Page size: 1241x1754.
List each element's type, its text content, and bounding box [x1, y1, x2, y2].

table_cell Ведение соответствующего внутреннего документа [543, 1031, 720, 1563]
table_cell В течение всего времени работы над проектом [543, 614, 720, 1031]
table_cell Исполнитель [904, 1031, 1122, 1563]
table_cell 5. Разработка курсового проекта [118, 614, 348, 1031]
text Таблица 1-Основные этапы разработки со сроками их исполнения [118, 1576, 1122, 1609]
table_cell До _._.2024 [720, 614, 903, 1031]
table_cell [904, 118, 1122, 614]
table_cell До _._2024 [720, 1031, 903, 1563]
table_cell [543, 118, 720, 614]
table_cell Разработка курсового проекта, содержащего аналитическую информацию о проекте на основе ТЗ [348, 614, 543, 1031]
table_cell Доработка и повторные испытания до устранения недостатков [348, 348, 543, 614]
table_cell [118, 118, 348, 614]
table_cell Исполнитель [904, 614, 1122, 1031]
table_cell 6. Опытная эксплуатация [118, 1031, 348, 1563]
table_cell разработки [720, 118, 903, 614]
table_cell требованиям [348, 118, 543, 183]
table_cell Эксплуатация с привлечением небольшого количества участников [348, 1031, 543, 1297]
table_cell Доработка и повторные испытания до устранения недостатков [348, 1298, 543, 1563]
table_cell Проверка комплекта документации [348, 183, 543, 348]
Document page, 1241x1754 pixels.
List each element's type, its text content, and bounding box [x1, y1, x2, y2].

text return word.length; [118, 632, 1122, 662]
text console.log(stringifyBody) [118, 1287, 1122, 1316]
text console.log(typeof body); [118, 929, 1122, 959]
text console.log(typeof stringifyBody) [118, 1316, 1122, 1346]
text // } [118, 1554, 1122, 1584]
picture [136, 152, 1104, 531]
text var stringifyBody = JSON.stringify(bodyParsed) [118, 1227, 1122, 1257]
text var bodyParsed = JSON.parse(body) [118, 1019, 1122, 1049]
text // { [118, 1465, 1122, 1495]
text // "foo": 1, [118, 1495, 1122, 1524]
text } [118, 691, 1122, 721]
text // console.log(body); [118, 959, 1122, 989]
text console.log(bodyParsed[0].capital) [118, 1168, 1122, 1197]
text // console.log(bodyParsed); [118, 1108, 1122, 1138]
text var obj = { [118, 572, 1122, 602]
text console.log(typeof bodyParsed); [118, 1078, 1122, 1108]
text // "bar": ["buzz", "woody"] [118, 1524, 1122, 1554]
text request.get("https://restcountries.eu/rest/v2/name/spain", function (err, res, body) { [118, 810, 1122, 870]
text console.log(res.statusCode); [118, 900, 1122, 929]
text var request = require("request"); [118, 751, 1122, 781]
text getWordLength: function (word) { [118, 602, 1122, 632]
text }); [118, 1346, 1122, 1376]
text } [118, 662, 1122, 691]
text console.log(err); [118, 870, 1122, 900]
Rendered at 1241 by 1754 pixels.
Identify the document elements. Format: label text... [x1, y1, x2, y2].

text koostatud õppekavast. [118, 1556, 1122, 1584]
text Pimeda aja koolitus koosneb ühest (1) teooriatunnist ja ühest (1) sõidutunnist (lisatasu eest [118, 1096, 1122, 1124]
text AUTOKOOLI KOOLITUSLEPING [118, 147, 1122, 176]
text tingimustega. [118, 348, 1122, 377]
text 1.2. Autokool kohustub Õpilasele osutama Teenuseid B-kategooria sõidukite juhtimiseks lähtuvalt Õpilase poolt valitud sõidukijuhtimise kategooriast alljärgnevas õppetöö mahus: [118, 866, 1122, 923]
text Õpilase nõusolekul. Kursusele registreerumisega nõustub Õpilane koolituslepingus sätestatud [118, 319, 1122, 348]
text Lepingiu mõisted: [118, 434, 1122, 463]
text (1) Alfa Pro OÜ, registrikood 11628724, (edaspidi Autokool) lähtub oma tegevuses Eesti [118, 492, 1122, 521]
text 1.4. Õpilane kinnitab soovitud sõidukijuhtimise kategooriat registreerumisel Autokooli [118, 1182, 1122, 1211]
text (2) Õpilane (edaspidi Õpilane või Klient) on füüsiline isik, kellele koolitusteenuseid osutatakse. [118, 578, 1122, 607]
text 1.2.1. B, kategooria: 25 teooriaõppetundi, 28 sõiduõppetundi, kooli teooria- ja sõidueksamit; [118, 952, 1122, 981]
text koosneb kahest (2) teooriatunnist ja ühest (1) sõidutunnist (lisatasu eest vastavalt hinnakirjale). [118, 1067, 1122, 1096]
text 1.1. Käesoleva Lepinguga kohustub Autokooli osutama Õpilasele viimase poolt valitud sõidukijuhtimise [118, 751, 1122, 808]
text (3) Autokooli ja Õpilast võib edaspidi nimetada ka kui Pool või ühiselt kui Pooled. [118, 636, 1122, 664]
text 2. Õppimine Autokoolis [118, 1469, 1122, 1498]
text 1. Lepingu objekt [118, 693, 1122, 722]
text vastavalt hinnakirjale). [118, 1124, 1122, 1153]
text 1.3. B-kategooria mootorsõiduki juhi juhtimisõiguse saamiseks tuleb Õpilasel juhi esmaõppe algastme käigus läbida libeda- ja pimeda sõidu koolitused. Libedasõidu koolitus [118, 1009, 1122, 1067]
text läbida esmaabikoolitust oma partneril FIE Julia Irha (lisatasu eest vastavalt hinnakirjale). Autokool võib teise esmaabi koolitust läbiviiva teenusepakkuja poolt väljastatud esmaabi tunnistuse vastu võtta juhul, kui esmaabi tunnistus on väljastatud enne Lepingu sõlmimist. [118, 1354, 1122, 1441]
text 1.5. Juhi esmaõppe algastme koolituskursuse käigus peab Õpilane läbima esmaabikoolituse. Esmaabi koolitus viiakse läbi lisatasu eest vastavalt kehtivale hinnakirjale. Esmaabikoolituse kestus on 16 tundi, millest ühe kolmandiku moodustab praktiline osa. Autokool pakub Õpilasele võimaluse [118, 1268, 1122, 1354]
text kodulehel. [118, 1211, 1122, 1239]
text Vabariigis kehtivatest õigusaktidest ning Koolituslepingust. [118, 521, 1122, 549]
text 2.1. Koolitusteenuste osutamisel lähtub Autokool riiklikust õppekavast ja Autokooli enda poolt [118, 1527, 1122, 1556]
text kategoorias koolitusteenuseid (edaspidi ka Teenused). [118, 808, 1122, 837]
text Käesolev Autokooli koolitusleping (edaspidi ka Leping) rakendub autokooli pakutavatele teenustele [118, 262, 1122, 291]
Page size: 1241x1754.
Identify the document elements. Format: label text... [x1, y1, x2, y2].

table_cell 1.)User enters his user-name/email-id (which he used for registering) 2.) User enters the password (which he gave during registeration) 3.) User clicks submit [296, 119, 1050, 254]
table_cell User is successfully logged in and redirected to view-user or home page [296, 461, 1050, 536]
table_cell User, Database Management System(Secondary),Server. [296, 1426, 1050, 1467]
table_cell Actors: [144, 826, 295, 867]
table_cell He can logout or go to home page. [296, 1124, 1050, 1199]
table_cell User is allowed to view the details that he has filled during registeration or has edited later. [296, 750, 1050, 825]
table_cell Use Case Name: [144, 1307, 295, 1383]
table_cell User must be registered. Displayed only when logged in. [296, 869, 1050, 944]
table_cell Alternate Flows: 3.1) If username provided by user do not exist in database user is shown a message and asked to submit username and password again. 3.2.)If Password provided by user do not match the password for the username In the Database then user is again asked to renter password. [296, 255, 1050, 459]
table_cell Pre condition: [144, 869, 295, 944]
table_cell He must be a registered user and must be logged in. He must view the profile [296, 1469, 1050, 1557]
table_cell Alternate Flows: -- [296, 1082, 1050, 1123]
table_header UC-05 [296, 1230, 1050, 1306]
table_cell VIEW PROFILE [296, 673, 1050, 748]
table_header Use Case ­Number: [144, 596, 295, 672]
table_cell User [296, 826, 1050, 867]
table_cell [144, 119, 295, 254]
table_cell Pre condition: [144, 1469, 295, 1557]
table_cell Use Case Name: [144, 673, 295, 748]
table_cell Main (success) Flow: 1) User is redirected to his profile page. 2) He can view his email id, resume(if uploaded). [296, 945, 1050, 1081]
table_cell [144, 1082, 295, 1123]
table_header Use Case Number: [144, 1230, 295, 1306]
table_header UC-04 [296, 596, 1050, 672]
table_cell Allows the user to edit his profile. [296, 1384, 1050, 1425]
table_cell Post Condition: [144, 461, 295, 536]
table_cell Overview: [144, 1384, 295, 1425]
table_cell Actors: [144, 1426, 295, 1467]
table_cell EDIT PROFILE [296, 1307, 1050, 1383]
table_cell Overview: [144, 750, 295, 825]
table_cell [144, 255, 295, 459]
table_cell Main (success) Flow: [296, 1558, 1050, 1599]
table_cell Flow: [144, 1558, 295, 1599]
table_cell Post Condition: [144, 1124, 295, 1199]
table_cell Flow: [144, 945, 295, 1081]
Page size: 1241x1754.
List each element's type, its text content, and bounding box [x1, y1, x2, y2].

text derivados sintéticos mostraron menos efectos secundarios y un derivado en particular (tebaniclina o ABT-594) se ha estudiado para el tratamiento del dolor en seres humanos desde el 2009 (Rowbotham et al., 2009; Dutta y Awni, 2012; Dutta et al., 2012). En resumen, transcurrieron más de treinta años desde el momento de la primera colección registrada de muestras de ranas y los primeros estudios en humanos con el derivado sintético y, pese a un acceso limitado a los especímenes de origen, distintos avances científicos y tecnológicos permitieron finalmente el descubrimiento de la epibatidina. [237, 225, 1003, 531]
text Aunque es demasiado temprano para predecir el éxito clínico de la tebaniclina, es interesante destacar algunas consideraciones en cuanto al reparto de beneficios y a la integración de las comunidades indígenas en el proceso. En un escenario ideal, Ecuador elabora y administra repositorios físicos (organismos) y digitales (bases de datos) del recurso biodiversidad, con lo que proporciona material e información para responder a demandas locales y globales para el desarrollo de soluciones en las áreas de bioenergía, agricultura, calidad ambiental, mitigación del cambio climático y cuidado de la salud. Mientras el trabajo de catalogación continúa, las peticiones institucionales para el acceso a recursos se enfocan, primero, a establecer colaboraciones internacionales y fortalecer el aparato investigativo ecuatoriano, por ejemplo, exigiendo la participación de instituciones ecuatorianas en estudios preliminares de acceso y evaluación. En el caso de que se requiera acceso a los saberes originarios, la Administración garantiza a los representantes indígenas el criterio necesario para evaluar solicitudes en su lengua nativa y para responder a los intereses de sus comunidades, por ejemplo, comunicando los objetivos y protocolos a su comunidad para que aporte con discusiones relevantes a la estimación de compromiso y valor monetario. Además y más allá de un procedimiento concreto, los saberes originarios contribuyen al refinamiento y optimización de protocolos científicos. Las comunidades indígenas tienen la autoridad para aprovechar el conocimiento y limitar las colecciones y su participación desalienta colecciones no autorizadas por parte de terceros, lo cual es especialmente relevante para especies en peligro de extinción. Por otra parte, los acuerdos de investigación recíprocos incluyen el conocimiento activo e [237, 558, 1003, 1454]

━━━━━━━━━━━━━━━━━━━━━━━━━━━━━━

Copy out every line from the one with "table_cell Ведение соответствующего" down to the one with "table_cell 5. Разработка", both included.

table_cell Ведение соответствующего внутреннего документа [543, 1031, 720, 1563]
table_cell В течение всего времени работы над проектом [543, 614, 720, 1031]
table_cell Исполнитель [904, 1031, 1122, 1563]
table_cell 5. Разработка курсового проекта [118, 614, 348, 1031]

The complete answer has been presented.